2) Adattamento al cambiamento climatico: gran parte del danno al clima è fatto e del resto il ripetersi di episodi di forti piogge e conseguenti piene dei fiumi ne è probabilmente una conseguenza. Oltre che ridurre i gas serra insomma dobbiamo ormai adattarci, ovvero convivere senza subire (possibilmente) danni ai cambiamenti climatici. Senza che questo però diventi una scappatoia per non ridurre i gas serra, perché senza mitigazione dei cambiamenti climatici non sarà modo di difendersi dalle catastrofi meteoclimatiche.
3) Tenere in corretta manutenzione gli argini e sorvegliarli attentamente durante le piene, ricordarsi anche di informare la popolazione, che dietro un argine si sta al sicuro finché l’argine tiene o il fiume non lo supera; in tal caso, come visto, diventa ancor più pericoloso.
4) Iniziare a ragionare di dar più spazio al fiume. Difficile, dopo aver consentito di costruirci case, capannoni industriali, attività agricole ecc., ma ormai necessario per rimediare agli errori urbanistici del passato e ai problemi climatici di oggi.

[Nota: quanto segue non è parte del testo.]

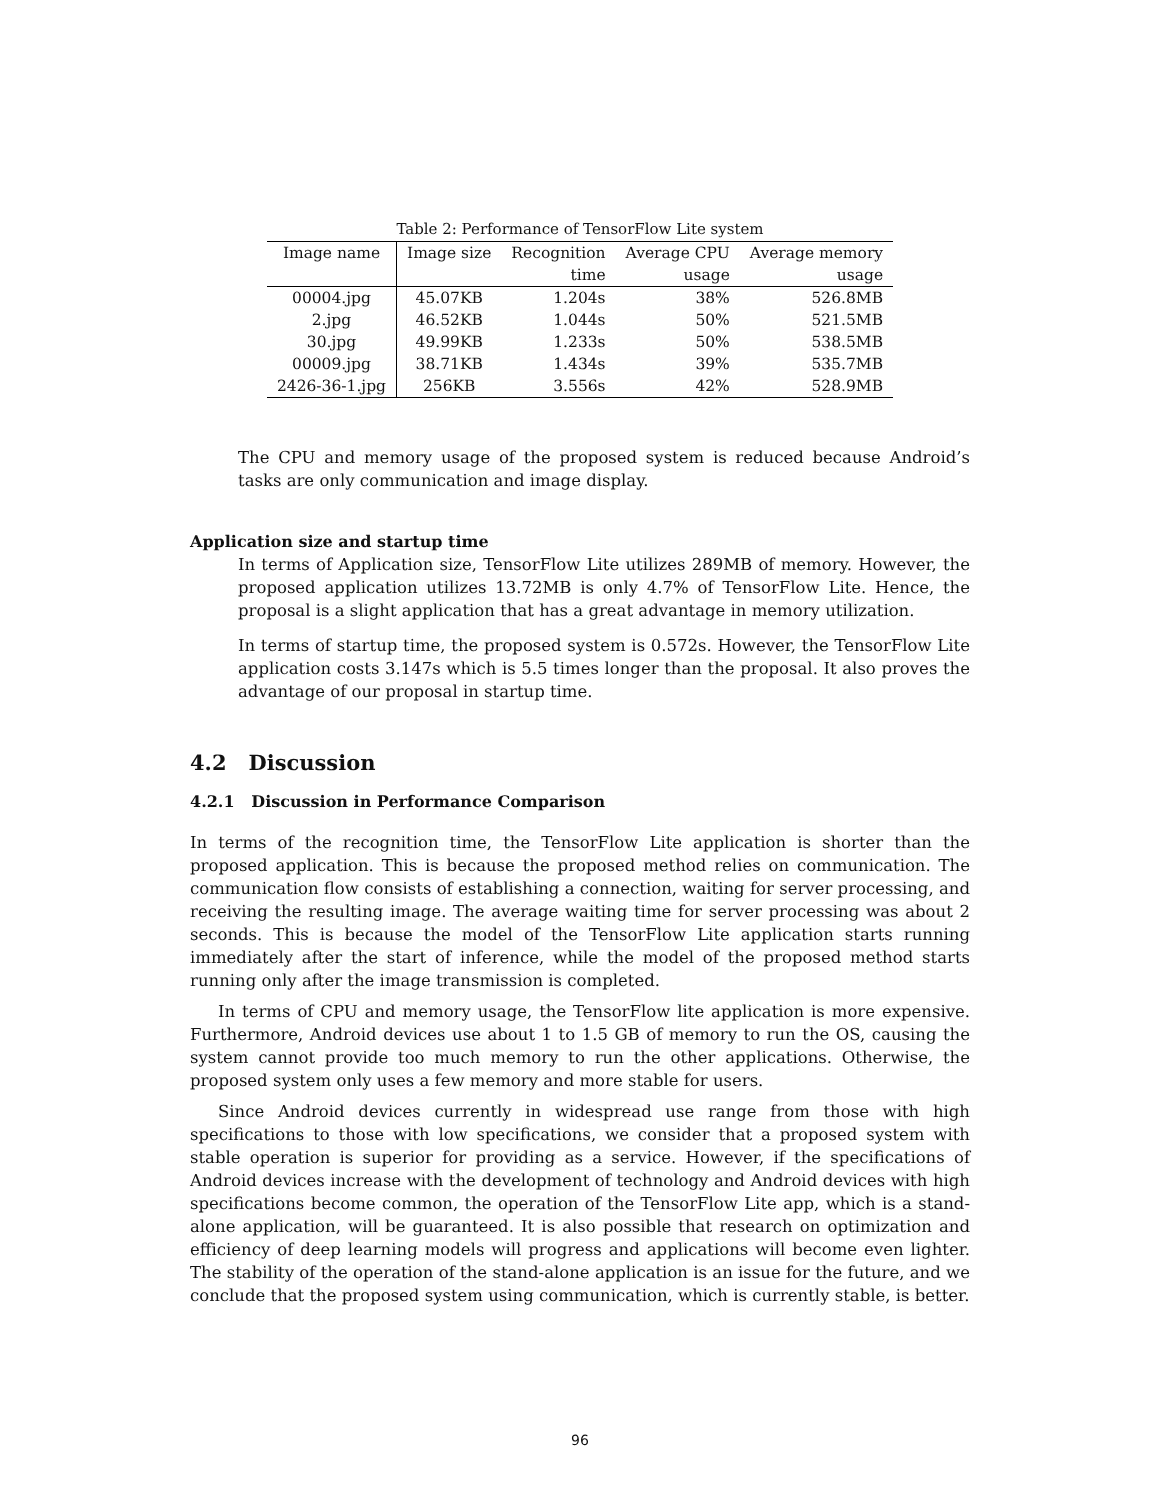Table 2: Performance of TensorFlow Lite system
| Image name | Image size | Recognition | Average CPU | Average memory |
| --- | --- | --- | --- | --- |
| | | time | usage | usage |
| 00004.jpg | 45.07KB | 1.204s | 38% | 526.8MB |
| 2.jpg | 46.52KB | 1.044s | 50% | 521.5MB |
| 30.jpg | 49.99KB | 1.233s | 50% | 538.5MB |
| 00009.jpg | 38.71KB | 1.434s | 39% | 535.7MB |
| 2426-36-1.jpg | 256KB | 3.556s | 42% | 528.9MB |
The CPU and memory usage of the proposed system is reduced because Android’s tasks are only communication and image display.
Application size and startup time
In terms of Application size, TensorFlow Lite utilizes 289MB of memory. However, the proposed application utilizes 13.72MB is only 4.7% of TensorFlow Lite. Hence, the proposal is a slight application that has a great advantage in memory utilization.
In terms of startup time, the proposed system is 0.572s. However, the TensorFlow Lite application costs 3.147s which is 5.5 times longer than the proposal. It also proves the advantage of our proposal in startup time.
4.2 Discussion
4.2.1 Discussion in Performance Comparison
In terms of the recognition time, the TensorFlow Lite application is shorter than the proposed application. This is because the proposed method relies on communication. The communication flow consists of establishing a connection, waiting for server processing, and receiving the resulting image. The average waiting time for server processing was about 2 seconds. This is because the model of the TensorFlow Lite application starts running immediately after the start of inference, while the model of the proposed method starts running only after the image transmission is completed.
In terms of CPU and memory usage, the TensorFlow lite application is more expensive. Furthermore, Android devices use about 1 to 1.5 GB of memory to run the OS, causing the system cannot provide too much memory to run the other applications. Otherwise, the proposed system only uses a few memory and more stable for users.
Since Android devices currently in widespread use range from those with high specifications to those with low specifications, we consider that a proposed system with stable operation is superior for providing as a service. However, if the specifications of Android devices increase with the development of technology and Android devices with high specifications become common, the operation of the TensorFlow Lite app, which is a stand-alone application, will be guaranteed. It is also possible that research on optimization and efficiency of deep learning models will progress and applications will become even lighter. The stability of the operation of the stand-alone application is an issue for the future, and we conclude that the proposed system using communication, which is currently stable, is better.
96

5) Regolare manutenzione e pulizia dei fiumi, senza che questo voglia dire radere al suolo vegetazione e sterminare animali, altrimenti avremo canali (e in parte lo già sono) anziché fiumi, che diventano ancor più pericolosi.
6) Fermare il consumo del suolo; ridurre al minimo le aree cementificate o asfaltate, costruendo in modo indiscriminato case, capannoni, autostrade e parcheggi. Vero che non si può evocare la cementificazione come causa diretta del disastro modenese (mentre a Roma si è avuta proprio una urban flood!, un’alluvione urbana dovuta alla cementificazione), essendosi inondati paesi e zone a 20-40 km dalla rottura dell’argine, ma indirettamente si. Città e paesi più urbanizzati, impermealizzando il suolo, aumentano la quantità d’acqua che va smaltita da canali e fiumi.
7) Dare una seria informazione ai cittadini (ma anche ai Sindaci) su cosa fare in caso di calamità, con un linguaggio semplice e chiaro.
8) Informare i cittadini degli scenari conseguenti le alluvioni. Si è visto uno studio, commissionato da un’azienda, con scenari di alluvioni estreme che vedono l’acqua arrivare fin quasi al centro storico di Modena. Comune ed enti locali non hanno simili studi o li tengono nascosti, magari per non generare il panico (o per poter urbanizzare a piacere)?
9) Ridurre drasticamente le estrazioni di ghiaia dai fiumi e nelle loro vicinanze.
10) Mantenere gli impegni presi.
Per ultimo, vorremmo ricordare che chi promette o prometteva ‘mai più alluvioni’ è come chi prometteva un milione di posti di lavoro. La ‘messa in sicurezza’ è una frase ingannevole, perché il rischio si può (e deve) ridurre ma non si eliminerà mai del tutto. Dura dirlo, esistono dei limiti. Anche nel XXI secolo le navi possono affondare, gli aerei cadere, e i fiumi fanno il loro mestiere: portano acqua verso il mare, secondo la via che trovano più comoda. Del resto la pianura Padana è, non a caso, una pianura alluvionale e a questo deve la sua fertilità.